Balade en forêt
La forêt sous l’œil des satellites
Parce qu’ils repassent rapidement à la verticale des mêmes points et produisent des images sur un large spectre électromagnétique, les satellites d’observation de la Terre sont de bons candidats au suivi temporel des milieux et, parmi eux, de la forêt. Ils peuvent détecter un changement soudain de végétation, faciliter l’identification des essences, améliorer la précision des cartes ou l’évaluation de la ressource en bois. Cet article est paru dans le numéro 109 d'IGN MAG dédié au spatial.
Publié le 02 octobre 2024
Temps de lecture : 10 minutes
Si, dans les faits, les satellites demeurent encore peu utilisés, l’accélération de la transformation de la forêt consécutive au changement climatique leur promet une place croissante dans la boîte à outils de ses gestionnaires, publics comme privés. En progrès continu depuis son plus bas historique au milieu du XIXe siècle, la forêt française semblait avoir tout son temps… Au point qu’à sa création, en 1958, l’Inventaire forestier national pouvait donner à ses agents douze ans pour boucler leur premier tour de France. À raison. Selon les essences, un arbre met de 50 à 150 ans pour arriver à l’âge de la récolte.

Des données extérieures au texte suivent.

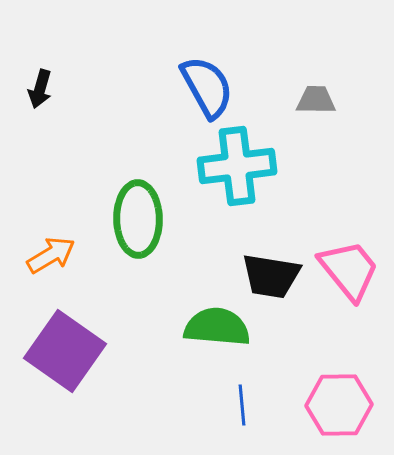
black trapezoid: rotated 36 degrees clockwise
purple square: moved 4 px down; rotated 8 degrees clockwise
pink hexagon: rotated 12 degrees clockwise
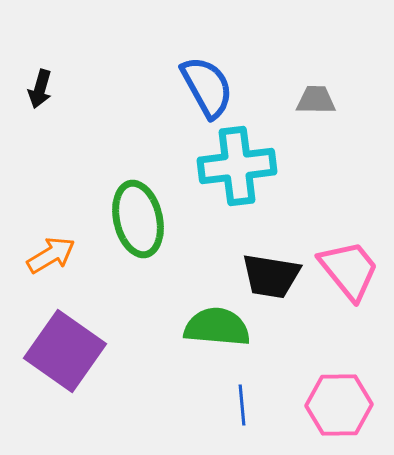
green ellipse: rotated 12 degrees counterclockwise
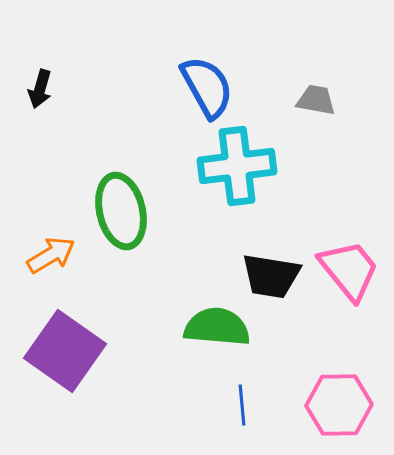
gray trapezoid: rotated 9 degrees clockwise
green ellipse: moved 17 px left, 8 px up
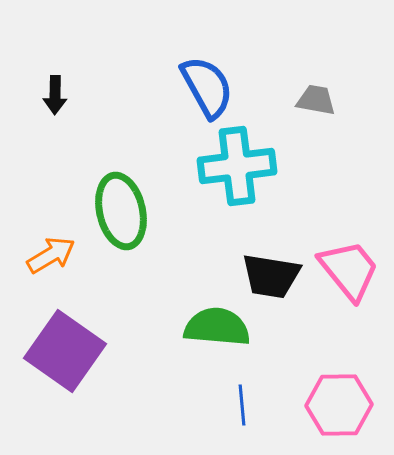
black arrow: moved 15 px right, 6 px down; rotated 15 degrees counterclockwise
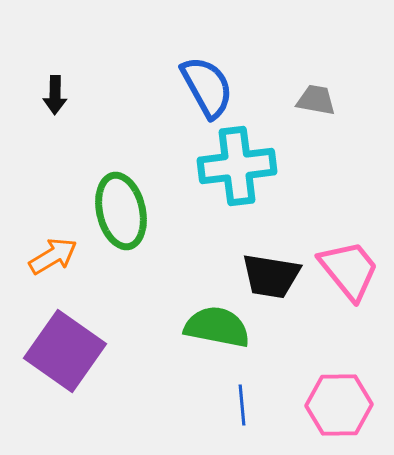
orange arrow: moved 2 px right, 1 px down
green semicircle: rotated 6 degrees clockwise
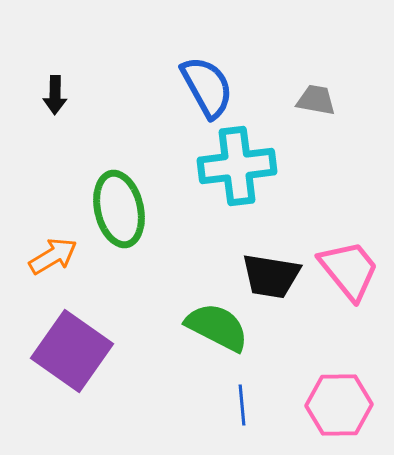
green ellipse: moved 2 px left, 2 px up
green semicircle: rotated 16 degrees clockwise
purple square: moved 7 px right
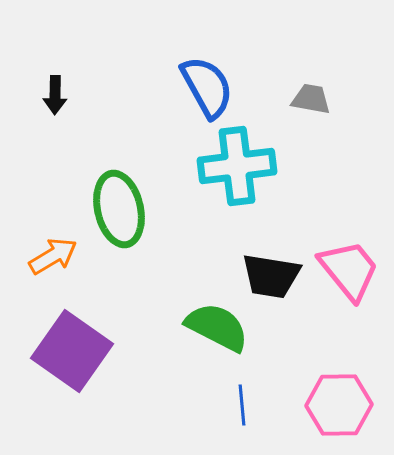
gray trapezoid: moved 5 px left, 1 px up
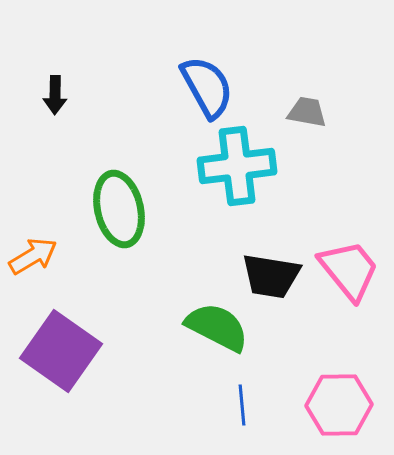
gray trapezoid: moved 4 px left, 13 px down
orange arrow: moved 20 px left
purple square: moved 11 px left
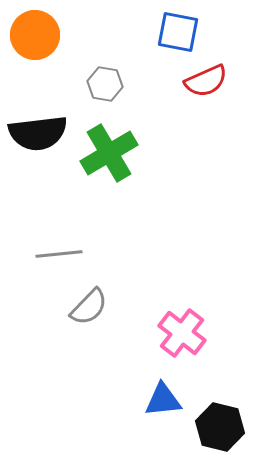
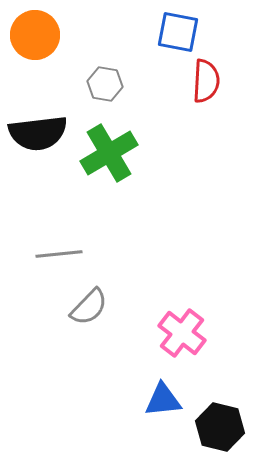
red semicircle: rotated 63 degrees counterclockwise
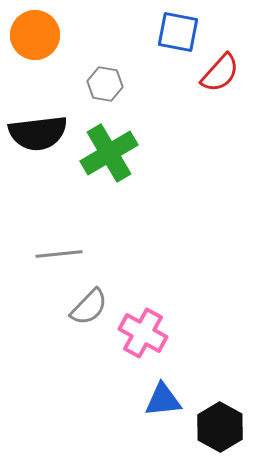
red semicircle: moved 14 px right, 8 px up; rotated 39 degrees clockwise
pink cross: moved 39 px left; rotated 9 degrees counterclockwise
black hexagon: rotated 15 degrees clockwise
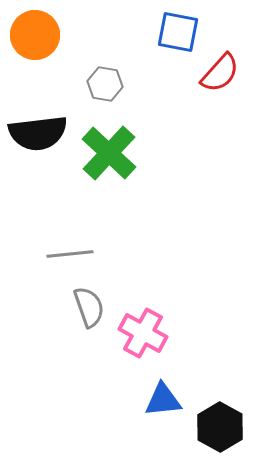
green cross: rotated 16 degrees counterclockwise
gray line: moved 11 px right
gray semicircle: rotated 63 degrees counterclockwise
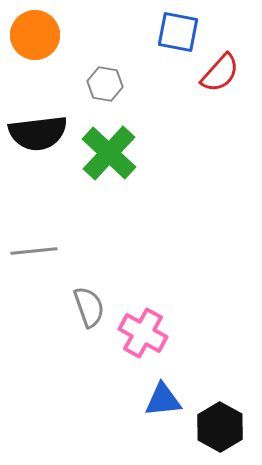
gray line: moved 36 px left, 3 px up
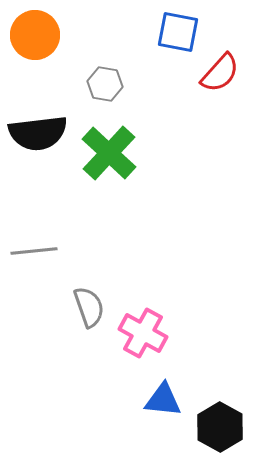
blue triangle: rotated 12 degrees clockwise
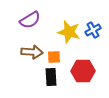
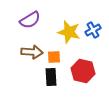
red hexagon: rotated 15 degrees clockwise
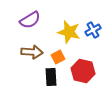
orange square: moved 4 px right; rotated 24 degrees counterclockwise
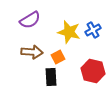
red hexagon: moved 10 px right
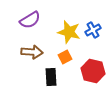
orange square: moved 7 px right
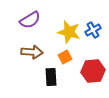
red hexagon: rotated 20 degrees counterclockwise
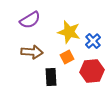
blue cross: moved 11 px down; rotated 14 degrees counterclockwise
orange square: moved 2 px right
red hexagon: moved 1 px left
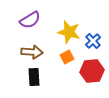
black rectangle: moved 17 px left
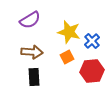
blue cross: moved 1 px left
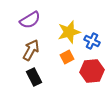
yellow star: rotated 30 degrees counterclockwise
blue cross: rotated 21 degrees counterclockwise
brown arrow: moved 1 px left, 2 px up; rotated 65 degrees counterclockwise
black rectangle: rotated 24 degrees counterclockwise
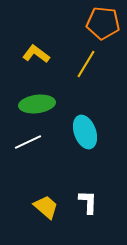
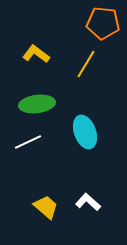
white L-shape: rotated 50 degrees counterclockwise
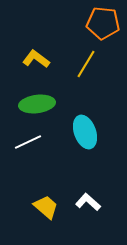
yellow L-shape: moved 5 px down
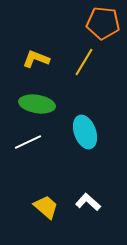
yellow L-shape: rotated 16 degrees counterclockwise
yellow line: moved 2 px left, 2 px up
green ellipse: rotated 16 degrees clockwise
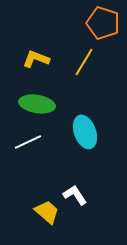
orange pentagon: rotated 12 degrees clockwise
white L-shape: moved 13 px left, 7 px up; rotated 15 degrees clockwise
yellow trapezoid: moved 1 px right, 5 px down
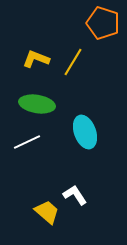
yellow line: moved 11 px left
white line: moved 1 px left
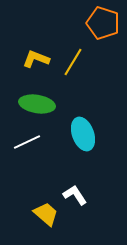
cyan ellipse: moved 2 px left, 2 px down
yellow trapezoid: moved 1 px left, 2 px down
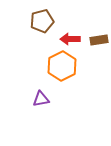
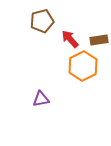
red arrow: rotated 48 degrees clockwise
orange hexagon: moved 21 px right
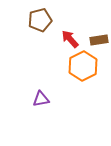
brown pentagon: moved 2 px left, 1 px up
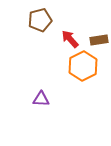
purple triangle: rotated 12 degrees clockwise
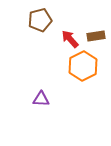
brown rectangle: moved 3 px left, 4 px up
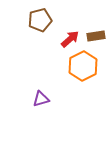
red arrow: rotated 90 degrees clockwise
purple triangle: rotated 18 degrees counterclockwise
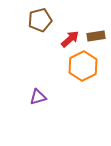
purple triangle: moved 3 px left, 2 px up
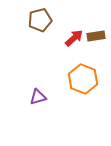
red arrow: moved 4 px right, 1 px up
orange hexagon: moved 13 px down; rotated 12 degrees counterclockwise
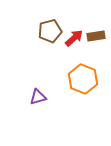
brown pentagon: moved 10 px right, 11 px down
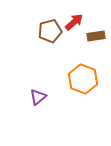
red arrow: moved 16 px up
purple triangle: rotated 24 degrees counterclockwise
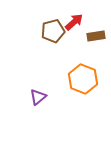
brown pentagon: moved 3 px right
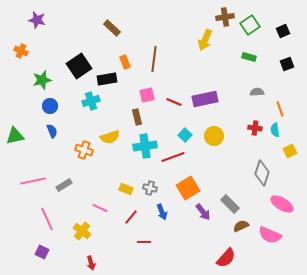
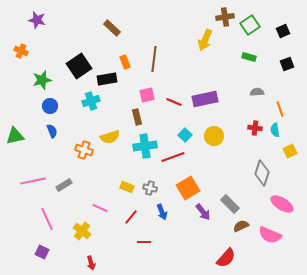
yellow rectangle at (126, 189): moved 1 px right, 2 px up
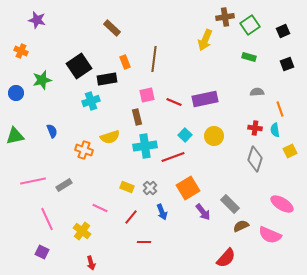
blue circle at (50, 106): moved 34 px left, 13 px up
gray diamond at (262, 173): moved 7 px left, 14 px up
gray cross at (150, 188): rotated 32 degrees clockwise
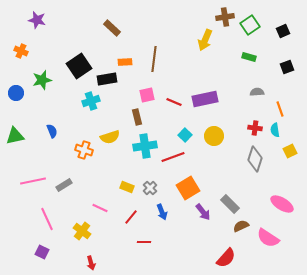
orange rectangle at (125, 62): rotated 72 degrees counterclockwise
black square at (287, 64): moved 3 px down
pink semicircle at (270, 235): moved 2 px left, 3 px down; rotated 10 degrees clockwise
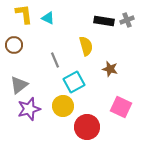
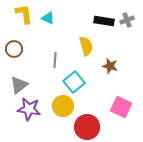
brown circle: moved 4 px down
gray line: rotated 28 degrees clockwise
brown star: moved 3 px up
cyan square: rotated 10 degrees counterclockwise
purple star: rotated 25 degrees clockwise
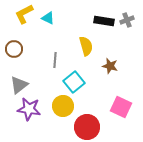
yellow L-shape: rotated 110 degrees counterclockwise
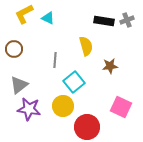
brown star: rotated 21 degrees counterclockwise
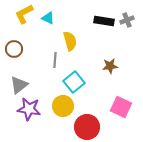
yellow semicircle: moved 16 px left, 5 px up
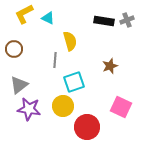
brown star: rotated 14 degrees counterclockwise
cyan square: rotated 20 degrees clockwise
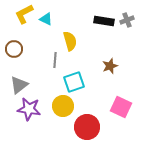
cyan triangle: moved 2 px left, 1 px down
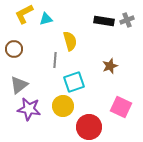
cyan triangle: rotated 40 degrees counterclockwise
red circle: moved 2 px right
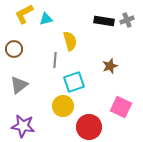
purple star: moved 6 px left, 17 px down
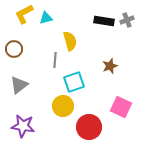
cyan triangle: moved 1 px up
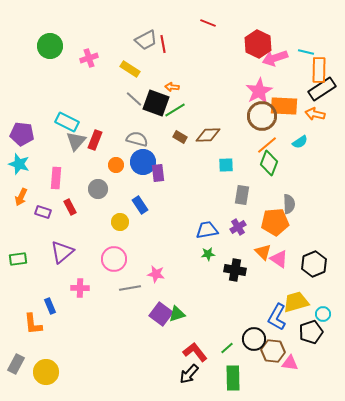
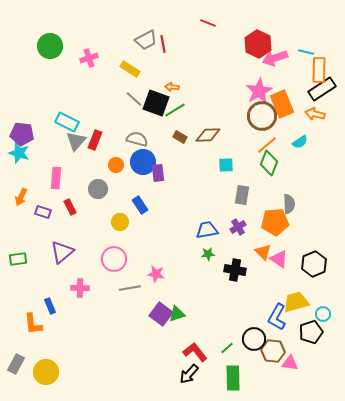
orange rectangle at (284, 106): moved 2 px left, 2 px up; rotated 64 degrees clockwise
cyan star at (19, 164): moved 11 px up
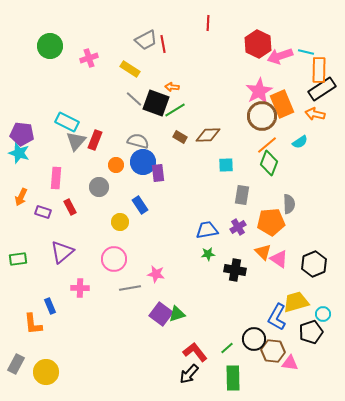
red line at (208, 23): rotated 70 degrees clockwise
pink arrow at (275, 58): moved 5 px right, 2 px up
gray semicircle at (137, 139): moved 1 px right, 2 px down
gray circle at (98, 189): moved 1 px right, 2 px up
orange pentagon at (275, 222): moved 4 px left
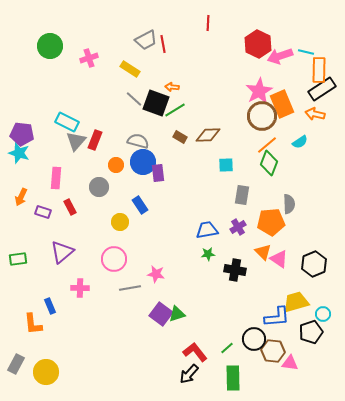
blue L-shape at (277, 317): rotated 124 degrees counterclockwise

50 à 150 ans Un arbre met de 50 à 150 ans pour arriver à l'âge de la récolte
Les scolytes attaquent
Plus récemment, la télédétection satellitaire a montré la même efficacité dans le suivi des ravages dus aux scolytes – plus précisément les typographes – dans les peuplements d’épicéas. Ce petit coléoptère pond sous leur écorce et, si l’opération réussit, il émet des phéromones qui attirent ses congénères, créant un phénomène de concentration à l’origine d’un foyer de mortalité. Ses larves peuvent tuer un arbre en moins d’un mois en dévorant ses tissus qui acheminent la sève. Elles deviennent alors adultes et sont prêtes à prendre leur vol pour pondre dans le suivant. Les épicéas en pleine santé se défendent en produisant de la résine. Depuis 2018, la multiplication des sécheresses et le réchauffement des températures les ont affaiblis et désarmés, tout en augmentant le nombre de générations possibles de leurs agresseurs.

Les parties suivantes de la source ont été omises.